Everest

A sober and unsentimental account of the 1996 Mount Everest tragedy

A sober and unsentimental account of the 1996 Mount Everest tragedy. Capturing the awe and terror of the world's highest mountain with heart-stopping intensity, director Baltasar Kormákur's movie puts us in the crampons of the climbers caught up in the disaster and it's utterly gripping - even if you have prior knowledge of the fates of the two rival expeditions on which it focuses, led by Jason Clarke's rugged New Zealander Rob Hall and Jake Gyllenhaal's laid-back American Scott Fischer.

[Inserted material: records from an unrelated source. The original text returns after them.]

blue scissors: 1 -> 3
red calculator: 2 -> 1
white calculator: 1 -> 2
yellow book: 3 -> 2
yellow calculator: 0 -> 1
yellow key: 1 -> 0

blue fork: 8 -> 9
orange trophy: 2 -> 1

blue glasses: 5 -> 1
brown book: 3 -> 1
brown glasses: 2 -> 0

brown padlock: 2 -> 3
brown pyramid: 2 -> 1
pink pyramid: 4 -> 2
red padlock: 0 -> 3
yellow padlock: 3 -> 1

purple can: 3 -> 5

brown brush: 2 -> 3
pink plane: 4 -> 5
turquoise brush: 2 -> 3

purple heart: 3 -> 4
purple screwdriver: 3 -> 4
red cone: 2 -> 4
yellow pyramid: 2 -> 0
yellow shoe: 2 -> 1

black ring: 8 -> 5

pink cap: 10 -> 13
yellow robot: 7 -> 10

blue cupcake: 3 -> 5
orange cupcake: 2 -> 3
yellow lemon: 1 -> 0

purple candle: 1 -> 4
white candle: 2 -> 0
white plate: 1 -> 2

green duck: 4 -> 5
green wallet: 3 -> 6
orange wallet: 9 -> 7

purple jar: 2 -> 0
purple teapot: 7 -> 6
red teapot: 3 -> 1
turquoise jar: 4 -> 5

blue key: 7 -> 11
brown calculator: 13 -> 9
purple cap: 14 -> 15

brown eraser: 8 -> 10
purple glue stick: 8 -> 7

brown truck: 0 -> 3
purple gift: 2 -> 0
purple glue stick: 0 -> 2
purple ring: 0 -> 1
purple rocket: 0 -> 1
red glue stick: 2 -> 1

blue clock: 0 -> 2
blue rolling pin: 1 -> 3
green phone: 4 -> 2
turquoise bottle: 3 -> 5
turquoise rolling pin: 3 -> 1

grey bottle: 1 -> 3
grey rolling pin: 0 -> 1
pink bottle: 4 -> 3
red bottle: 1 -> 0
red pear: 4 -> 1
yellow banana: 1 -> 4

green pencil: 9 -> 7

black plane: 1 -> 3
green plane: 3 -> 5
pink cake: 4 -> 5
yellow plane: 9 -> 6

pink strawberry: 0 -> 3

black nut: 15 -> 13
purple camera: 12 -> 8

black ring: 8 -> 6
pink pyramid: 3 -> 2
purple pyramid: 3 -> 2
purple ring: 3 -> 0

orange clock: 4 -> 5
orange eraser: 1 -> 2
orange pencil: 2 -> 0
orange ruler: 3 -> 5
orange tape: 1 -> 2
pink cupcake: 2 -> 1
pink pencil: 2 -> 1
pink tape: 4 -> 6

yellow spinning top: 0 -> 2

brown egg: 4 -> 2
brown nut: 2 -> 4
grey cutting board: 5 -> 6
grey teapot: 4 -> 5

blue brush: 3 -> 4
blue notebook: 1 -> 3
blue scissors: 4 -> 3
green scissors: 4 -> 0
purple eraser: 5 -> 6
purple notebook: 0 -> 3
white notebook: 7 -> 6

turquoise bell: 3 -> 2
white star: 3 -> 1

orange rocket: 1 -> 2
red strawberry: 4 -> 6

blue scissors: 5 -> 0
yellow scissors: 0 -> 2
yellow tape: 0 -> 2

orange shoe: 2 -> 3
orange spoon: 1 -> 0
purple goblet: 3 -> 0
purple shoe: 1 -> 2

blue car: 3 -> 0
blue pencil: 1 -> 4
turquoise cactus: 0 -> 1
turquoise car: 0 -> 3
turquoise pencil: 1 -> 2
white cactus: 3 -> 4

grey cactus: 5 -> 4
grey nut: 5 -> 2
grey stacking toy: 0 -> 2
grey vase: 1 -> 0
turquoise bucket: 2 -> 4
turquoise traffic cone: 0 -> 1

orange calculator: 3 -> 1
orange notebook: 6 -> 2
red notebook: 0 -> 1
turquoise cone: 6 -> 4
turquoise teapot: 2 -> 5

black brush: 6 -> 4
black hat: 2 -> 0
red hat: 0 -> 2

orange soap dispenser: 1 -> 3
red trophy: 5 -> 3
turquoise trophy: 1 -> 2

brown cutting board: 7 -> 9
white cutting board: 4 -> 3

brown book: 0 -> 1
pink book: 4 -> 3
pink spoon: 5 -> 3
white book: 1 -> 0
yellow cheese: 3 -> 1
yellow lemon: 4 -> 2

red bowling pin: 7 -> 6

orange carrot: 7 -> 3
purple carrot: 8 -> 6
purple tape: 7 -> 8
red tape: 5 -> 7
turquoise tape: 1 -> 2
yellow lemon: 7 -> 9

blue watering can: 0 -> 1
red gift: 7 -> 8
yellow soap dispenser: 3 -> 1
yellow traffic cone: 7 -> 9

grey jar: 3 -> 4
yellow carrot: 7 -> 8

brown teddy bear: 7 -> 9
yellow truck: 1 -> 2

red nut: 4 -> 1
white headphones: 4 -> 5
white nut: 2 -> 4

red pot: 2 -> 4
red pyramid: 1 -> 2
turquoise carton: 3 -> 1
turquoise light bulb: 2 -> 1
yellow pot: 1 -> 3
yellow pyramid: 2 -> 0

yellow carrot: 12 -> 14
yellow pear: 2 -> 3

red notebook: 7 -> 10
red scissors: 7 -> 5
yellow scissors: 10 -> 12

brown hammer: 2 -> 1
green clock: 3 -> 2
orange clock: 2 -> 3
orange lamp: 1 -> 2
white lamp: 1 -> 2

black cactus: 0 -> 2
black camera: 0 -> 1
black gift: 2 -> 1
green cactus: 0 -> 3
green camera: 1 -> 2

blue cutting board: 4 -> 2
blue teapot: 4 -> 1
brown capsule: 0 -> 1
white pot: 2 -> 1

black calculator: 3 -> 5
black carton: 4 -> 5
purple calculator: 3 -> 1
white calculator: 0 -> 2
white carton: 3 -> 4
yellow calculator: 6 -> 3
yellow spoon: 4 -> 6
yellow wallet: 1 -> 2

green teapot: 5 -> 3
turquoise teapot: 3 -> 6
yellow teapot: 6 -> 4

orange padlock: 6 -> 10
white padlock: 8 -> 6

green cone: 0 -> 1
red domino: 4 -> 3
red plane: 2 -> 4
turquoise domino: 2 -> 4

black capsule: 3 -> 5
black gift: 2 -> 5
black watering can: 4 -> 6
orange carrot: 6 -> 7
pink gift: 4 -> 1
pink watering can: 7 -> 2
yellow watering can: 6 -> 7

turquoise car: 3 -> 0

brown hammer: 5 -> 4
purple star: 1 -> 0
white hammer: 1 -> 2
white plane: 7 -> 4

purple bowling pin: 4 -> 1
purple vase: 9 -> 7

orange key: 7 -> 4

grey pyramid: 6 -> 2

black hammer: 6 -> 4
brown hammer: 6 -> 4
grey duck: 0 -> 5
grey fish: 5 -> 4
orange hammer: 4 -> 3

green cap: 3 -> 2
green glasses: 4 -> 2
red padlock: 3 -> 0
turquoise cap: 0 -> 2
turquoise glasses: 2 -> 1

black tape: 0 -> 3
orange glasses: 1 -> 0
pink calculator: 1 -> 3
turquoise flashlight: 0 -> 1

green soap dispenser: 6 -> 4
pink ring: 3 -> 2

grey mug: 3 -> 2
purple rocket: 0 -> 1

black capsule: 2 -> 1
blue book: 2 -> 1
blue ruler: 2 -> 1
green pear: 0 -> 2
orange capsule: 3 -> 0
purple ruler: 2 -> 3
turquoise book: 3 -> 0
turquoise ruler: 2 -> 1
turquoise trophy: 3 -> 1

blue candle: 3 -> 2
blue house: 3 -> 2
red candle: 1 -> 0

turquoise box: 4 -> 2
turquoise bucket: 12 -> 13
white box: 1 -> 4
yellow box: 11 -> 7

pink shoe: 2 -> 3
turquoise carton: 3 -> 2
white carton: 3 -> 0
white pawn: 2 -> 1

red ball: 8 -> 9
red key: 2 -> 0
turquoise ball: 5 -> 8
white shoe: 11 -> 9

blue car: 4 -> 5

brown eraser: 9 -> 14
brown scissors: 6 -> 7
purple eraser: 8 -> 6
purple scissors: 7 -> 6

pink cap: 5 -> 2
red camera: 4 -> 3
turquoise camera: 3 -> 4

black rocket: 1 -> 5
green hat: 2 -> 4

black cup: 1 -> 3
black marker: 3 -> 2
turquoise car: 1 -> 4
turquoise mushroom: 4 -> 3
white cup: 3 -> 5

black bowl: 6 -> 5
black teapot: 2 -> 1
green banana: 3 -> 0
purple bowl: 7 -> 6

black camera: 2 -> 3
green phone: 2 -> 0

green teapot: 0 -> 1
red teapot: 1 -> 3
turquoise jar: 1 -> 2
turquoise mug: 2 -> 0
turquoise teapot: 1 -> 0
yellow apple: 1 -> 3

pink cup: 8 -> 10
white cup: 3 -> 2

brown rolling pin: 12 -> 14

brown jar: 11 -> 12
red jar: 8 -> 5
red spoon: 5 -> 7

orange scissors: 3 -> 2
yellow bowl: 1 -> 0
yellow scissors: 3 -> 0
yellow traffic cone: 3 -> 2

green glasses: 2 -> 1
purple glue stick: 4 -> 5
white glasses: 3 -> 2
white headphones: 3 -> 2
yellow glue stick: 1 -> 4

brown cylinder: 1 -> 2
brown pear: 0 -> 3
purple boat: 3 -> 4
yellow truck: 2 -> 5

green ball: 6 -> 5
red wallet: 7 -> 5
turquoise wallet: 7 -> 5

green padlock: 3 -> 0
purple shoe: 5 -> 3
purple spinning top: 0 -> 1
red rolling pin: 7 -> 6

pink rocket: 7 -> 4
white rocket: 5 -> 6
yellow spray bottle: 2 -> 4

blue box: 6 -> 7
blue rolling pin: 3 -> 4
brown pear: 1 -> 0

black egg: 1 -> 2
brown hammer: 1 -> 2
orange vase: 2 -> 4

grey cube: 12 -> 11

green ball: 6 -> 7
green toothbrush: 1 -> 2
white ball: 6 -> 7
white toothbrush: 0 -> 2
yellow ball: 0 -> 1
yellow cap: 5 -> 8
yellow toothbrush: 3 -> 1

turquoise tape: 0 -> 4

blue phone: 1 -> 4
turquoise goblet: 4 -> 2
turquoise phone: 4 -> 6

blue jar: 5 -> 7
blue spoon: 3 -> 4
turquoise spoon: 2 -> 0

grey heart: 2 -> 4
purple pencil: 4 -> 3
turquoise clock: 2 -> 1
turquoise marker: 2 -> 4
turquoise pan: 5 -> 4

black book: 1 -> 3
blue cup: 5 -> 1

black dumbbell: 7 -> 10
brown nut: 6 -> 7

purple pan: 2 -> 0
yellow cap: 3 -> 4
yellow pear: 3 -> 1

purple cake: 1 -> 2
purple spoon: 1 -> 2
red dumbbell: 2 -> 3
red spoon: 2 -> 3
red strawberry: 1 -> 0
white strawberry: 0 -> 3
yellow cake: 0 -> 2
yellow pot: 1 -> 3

Their clients are another study in contrasts and include brash Texan millionaire Beck Weathers (Josh Brolin), diffident postman Doug Hansen (John Hawkes) and single-minded author Jon Krakauer (Michael Kelly). What the climbers go through when they're trapped by a blizzard is truly harrowing, but the film steers clear of melodrama and the usual disaster movie clichés to convey their ordeal with bone-chilling immediacy. As the wind whips and howls around the summit, you really do feel you are there on the mountain - and desperately thankful that you are not. Meanwhile, base camp manager Helen Wilton (Emily Watson), mission doctor Caroline Mackenzie (Elizabeth Debicki), Hall’s pregnant wife Jan Arnold (Keira Knightley) and Weathers’ no-nonsense spouse Peach (a near-unrecognisable Robin Wright) helplessly wait as the tragedy unfolds.